*SHORT PROBLEM*
In the architecture decision text, what minimum monthly cost is listed for Azure App Configuration?

*EXTRACTED TEXT*
↓↓↓

Architecture Diagrams

Before (Current):

┌─────────────────────┐
│  Layer 2 Script     │
└─────────────────────┘
          │ az deployment group list
          │ az deployment group show (×7)
┌─────────────────────┐
│  ARM Deployment     │
│  History API        │  ⚠️  800 deployment limit
│  (10-18 seconds)    │  ⚠️  Fragile name matching
└─────────────────────┘

After (Proposed):

┌─────────────────────┐
│  Layer 1 Script     │
│  Deploys → Pushes   │────┐
└─────────────────────┘    │
                           │ push outputs
                    ┌─────────────────────┐
┌─────────────────┐ │   Azure Key Vault   │
│  Layer 2 Script │─┤   (Endpoint Store)  │
│  Retrieves      │ │   99.9% SLA         │
└─────────────────┘ │   (1-2 seconds)     │
                    └─────────────────────┘
                           │ retrieve by name
┌─────────────────┐        │
│  Layer 3 Script │────────┤
└─────────────────┘        │
┌─────────────────┐        │
│  Layer 4 Script │────────┘
└─────────────────┘

Alternatives Considered

Alternative 1: Status Quo (Deployment History Queries)

Rejected: Retention risk, poor performance, fragile name matching.

Alternative 2: Azure App Configuration

Pros: Designed for application configuration, better query capabilities
Cons: - Overkill for infrastructure outputs - Higher cost (~$1.20/month minimum) - Not designed for sensitive endpoints (resource IDs can be considered sensitive)

Verdict: Key Vault is more appropriate for infrastructure state.

Alternative 3: Git Repository Storage

Pros: Version controlled, easy to review
Cons: - Security risk (endpoints in version control) - Requires commit/push after every deployment (slower) - Merge conflicts in parallel development

Verdict: Unacceptable security and operational complexity.

Alternative 4: Azure Storage Table/Blob

Pros: Simple key-value store, cheap
Cons: - No built-in audit logging - Less secure than Key Vault (no RBAC granularity) - Need to build versioning ourselves

Verdict: Reinventing Key Vault features.

Alternative 5: Bicep Deployment Stacks (Preview)

Pros: Azure-native cross-deployment references
Cons: - Preview feature, not GA yet (as of Oct 2023) - Limited documentation - Unknown SLA and retention policies

Verdict: Wait for GA, reassess in future ADR.

Implementation Plan

Phase 1: Infrastructure Setup (Week 1)

↑↑↑

*COLLECTED DATA*
↓↓↓

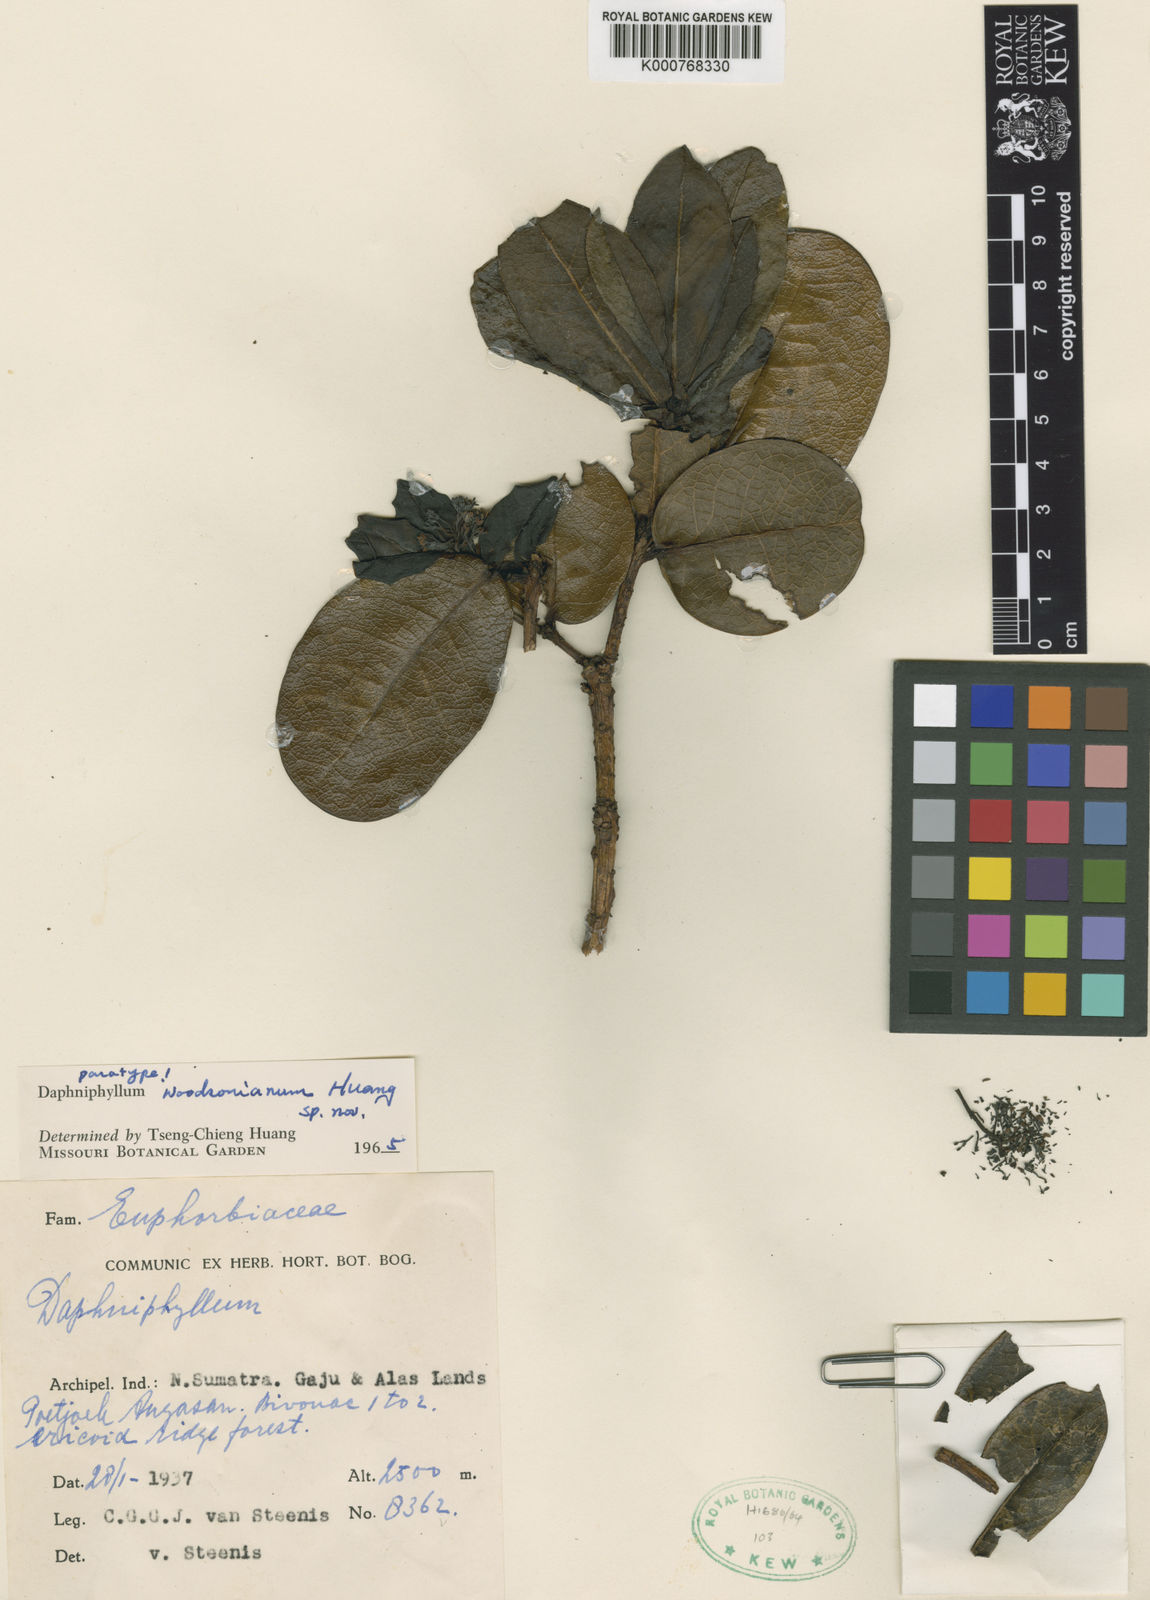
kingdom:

↑↑↑

*TASK RESPONSE*
About $1.20 per month.